* **Tasks to complete**
a - In the court opinion excerpt, what is the title of Section 2251?
b - Rewrite everything in the court opinion excerpt from "Even assuming arguendo" down to "F.3d at 435.", putting "the agent" in place of "Agent Allison".

* **Given passage**
---+---

Even assuming arguendo that Agent Allison’s testimony was
impermissible, 6 McGee has not shown plain error. See Escalante-Reyes, 689
F.3d at 419. The evidence in this case was sufficient for the jury to draw its
own inference, apart from Agent Allison’s testimony, that McGee sought to
have Josh produce and send a newly-created, sexually explicit photo. Although
we do not condone the use of this phrase during Agent Allison’s testimony, we
cannot say that the use of the phrase affected the outcome or seriously affected
the fairness, integrity, or public reputation of the proceedings; therefore,
allowing Agent Allison to use this phrase does not constitute plain error. See
Flores-Martinez, 677 F.3d at 710; cf. Williams, 343 F.3d at 435.
AFFIRMED.
6 The problem with this phrase is that it corresponds to the title of the challenged
count of conviction in this case. Section 2251 is entitled “Sexual exploitation of children,” and
although the phrase apparently did not appear on the verdict form or in the jury instructions,
it appeared on the indictment that was read to the jury during jury selection. The same
phrase, or some variation of it, was also used by the government throughout its opening
statement and by both parties during witness examinations. It is unclear whether the jury
received the indictment containing § 2251’s title during deliberations. Thus, McGee argues
that Agent Allison’s uses of the phrase were unduly suggestive.

---+---

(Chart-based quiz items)
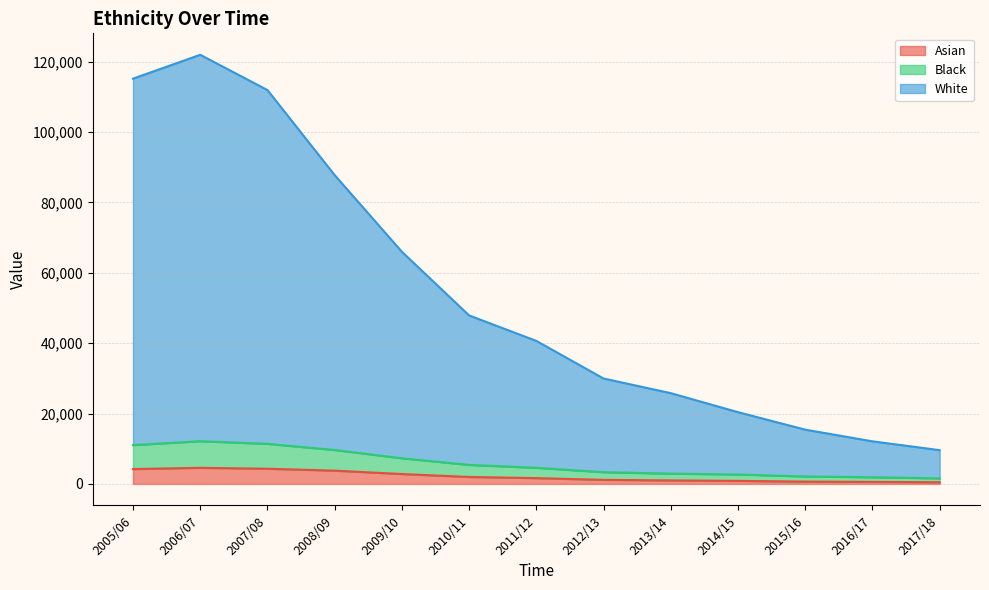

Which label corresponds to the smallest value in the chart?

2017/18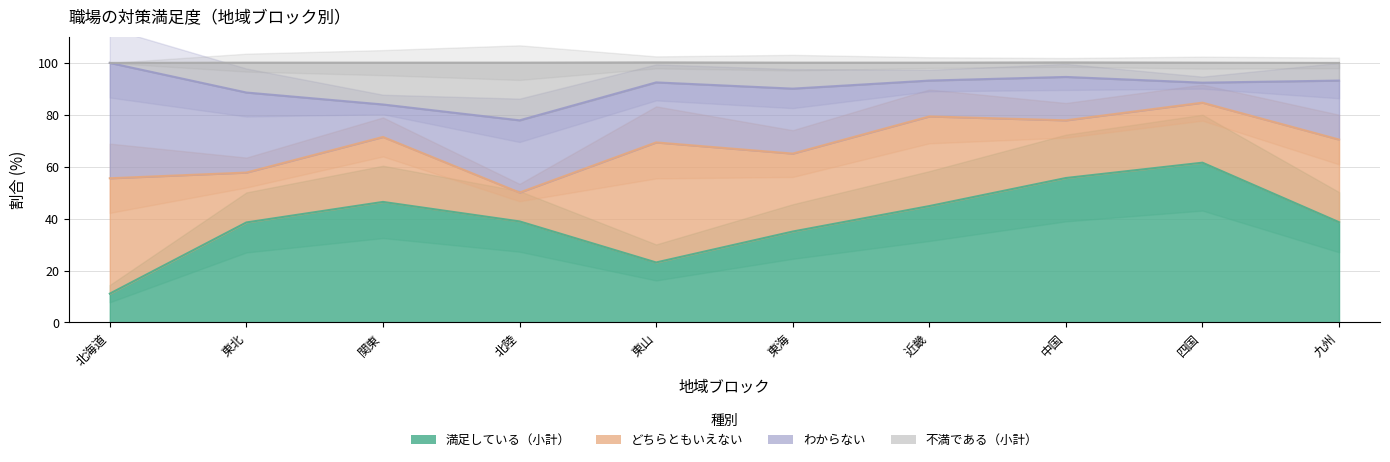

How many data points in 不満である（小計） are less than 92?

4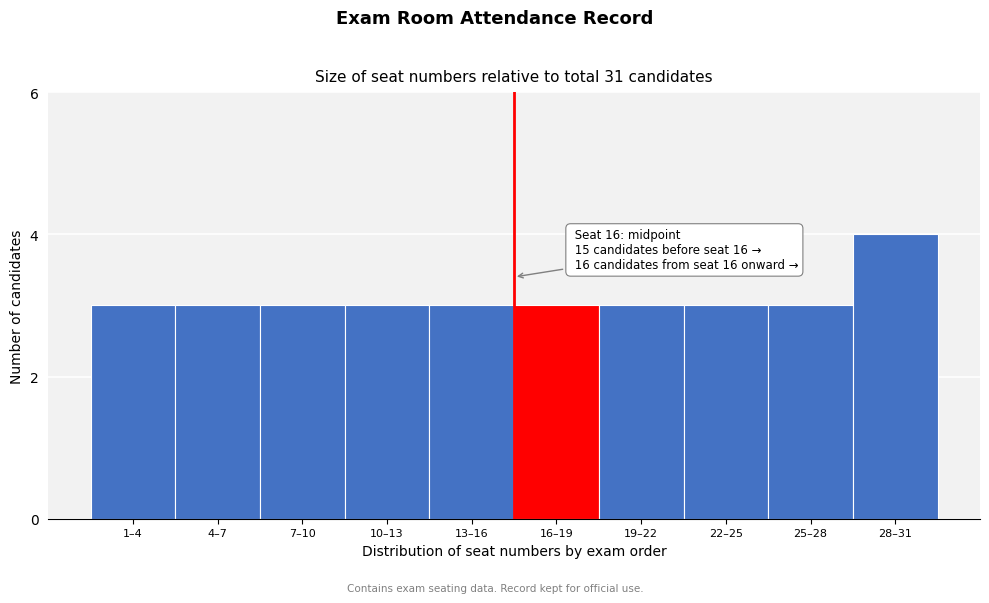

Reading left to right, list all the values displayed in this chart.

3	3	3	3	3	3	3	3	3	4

---+---

* **Solved tasks**
a - “Sexual exploitation of children.”

b -
Even assuming arguendo that the agent’s testimony was
impermissible, 6 McGee has not shown plain error. See Escalante-Reyes, 689
F.3d at 419. The evidence in this case was sufficient for the jury to draw its
own inference, apart from the agent’s testimony, that McGee sought to
have Josh produce and send a newly-created, sexually explicit photo. Although
we do not condone the use of this phrase during the agent’s testimony, we
cannot say that the use of the phrase affected the outcome or seriously affected
the fairness, integrity, or public reputation of the proceedings; therefore,
allowing the agent to use this phrase does not constitute plain error. See
Flores-Martinez, 677 F.3d at 710; cf. Williams, 343 F.3d at 435.